HAI: Did the index have a life of its own after that?
Greer: I went on and did other things, given that there was no real interest in commodities index investment. In 1991, Goldman Sachs came out with their commodity index [now the S&P GSCI]. The head of the commodities department at Daiwa Securities knew that I was the first one to have created this idea, so he reached out to me and said, "How would you like to reincarnate your early work, update it and bring it to market as a competitor?"

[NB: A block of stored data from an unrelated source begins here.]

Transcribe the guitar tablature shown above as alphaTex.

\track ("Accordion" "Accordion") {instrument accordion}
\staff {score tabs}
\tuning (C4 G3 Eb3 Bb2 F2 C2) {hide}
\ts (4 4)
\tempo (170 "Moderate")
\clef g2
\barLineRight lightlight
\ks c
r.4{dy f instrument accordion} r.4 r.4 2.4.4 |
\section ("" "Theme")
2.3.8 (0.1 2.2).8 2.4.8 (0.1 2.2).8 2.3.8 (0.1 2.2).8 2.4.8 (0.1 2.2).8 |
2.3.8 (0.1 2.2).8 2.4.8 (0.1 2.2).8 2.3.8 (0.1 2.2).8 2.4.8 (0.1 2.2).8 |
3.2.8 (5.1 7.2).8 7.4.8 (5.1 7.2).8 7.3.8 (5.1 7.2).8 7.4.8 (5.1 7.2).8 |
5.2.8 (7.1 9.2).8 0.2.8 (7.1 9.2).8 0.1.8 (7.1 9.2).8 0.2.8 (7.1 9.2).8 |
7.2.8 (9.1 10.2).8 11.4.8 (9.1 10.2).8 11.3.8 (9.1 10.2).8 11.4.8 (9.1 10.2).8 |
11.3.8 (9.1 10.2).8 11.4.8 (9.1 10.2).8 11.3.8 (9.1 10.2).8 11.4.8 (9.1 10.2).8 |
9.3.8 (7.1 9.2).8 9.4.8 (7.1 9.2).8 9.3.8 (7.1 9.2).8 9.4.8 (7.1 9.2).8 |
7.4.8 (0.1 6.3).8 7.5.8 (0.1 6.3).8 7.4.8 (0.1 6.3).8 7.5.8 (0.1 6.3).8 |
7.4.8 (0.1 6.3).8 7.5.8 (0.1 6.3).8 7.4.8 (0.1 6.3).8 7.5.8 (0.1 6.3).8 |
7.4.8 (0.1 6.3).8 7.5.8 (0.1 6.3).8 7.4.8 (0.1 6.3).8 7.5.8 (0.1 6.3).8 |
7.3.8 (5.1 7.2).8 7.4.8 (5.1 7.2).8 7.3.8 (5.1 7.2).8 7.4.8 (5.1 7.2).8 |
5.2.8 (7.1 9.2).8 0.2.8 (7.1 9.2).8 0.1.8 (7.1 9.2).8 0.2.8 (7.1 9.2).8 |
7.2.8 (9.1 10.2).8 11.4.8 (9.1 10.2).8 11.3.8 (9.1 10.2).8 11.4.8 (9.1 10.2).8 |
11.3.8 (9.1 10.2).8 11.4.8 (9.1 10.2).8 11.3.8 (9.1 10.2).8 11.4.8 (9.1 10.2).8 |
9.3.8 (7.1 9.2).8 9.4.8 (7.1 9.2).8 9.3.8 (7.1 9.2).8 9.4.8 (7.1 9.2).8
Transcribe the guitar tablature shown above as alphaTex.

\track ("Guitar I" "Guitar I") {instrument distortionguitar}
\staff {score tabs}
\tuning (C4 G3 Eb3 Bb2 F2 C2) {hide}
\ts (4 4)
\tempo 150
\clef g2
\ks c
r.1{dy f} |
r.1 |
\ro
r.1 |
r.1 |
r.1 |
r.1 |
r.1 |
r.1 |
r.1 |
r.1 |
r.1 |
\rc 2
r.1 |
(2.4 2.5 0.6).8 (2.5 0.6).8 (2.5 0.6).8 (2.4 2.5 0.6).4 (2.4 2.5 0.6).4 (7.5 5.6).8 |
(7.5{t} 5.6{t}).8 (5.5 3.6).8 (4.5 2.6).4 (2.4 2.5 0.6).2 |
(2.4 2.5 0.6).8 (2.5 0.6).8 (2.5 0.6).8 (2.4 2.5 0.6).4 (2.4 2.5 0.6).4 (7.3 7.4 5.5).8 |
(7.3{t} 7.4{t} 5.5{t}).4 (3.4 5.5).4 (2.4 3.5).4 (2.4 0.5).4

I jumped at the chance. I did that for about eight years, and then had the opportunity at PIMCO to bring my commodity experience to the broader world of RealReturn strategies [which use TIPS as collateral].
HAI: PIMCO is a bit unique in that it's being pretty active in managing the collateral.
Greer: By the time I joined PIMCO, they had already determined that the logical collateral for many investors would not be T-Bills, which is what's used in the commodity indexes. If you had a choice, the more logical collateral would be TIPS, because they provide an additional inflation-hedging component. They also provide more duration-if you have a positive slope to the yield curve, that's an advantage. And if we could actively manage the collateral-given that PIMCO is an accomplished manager of fixed income-we could add value.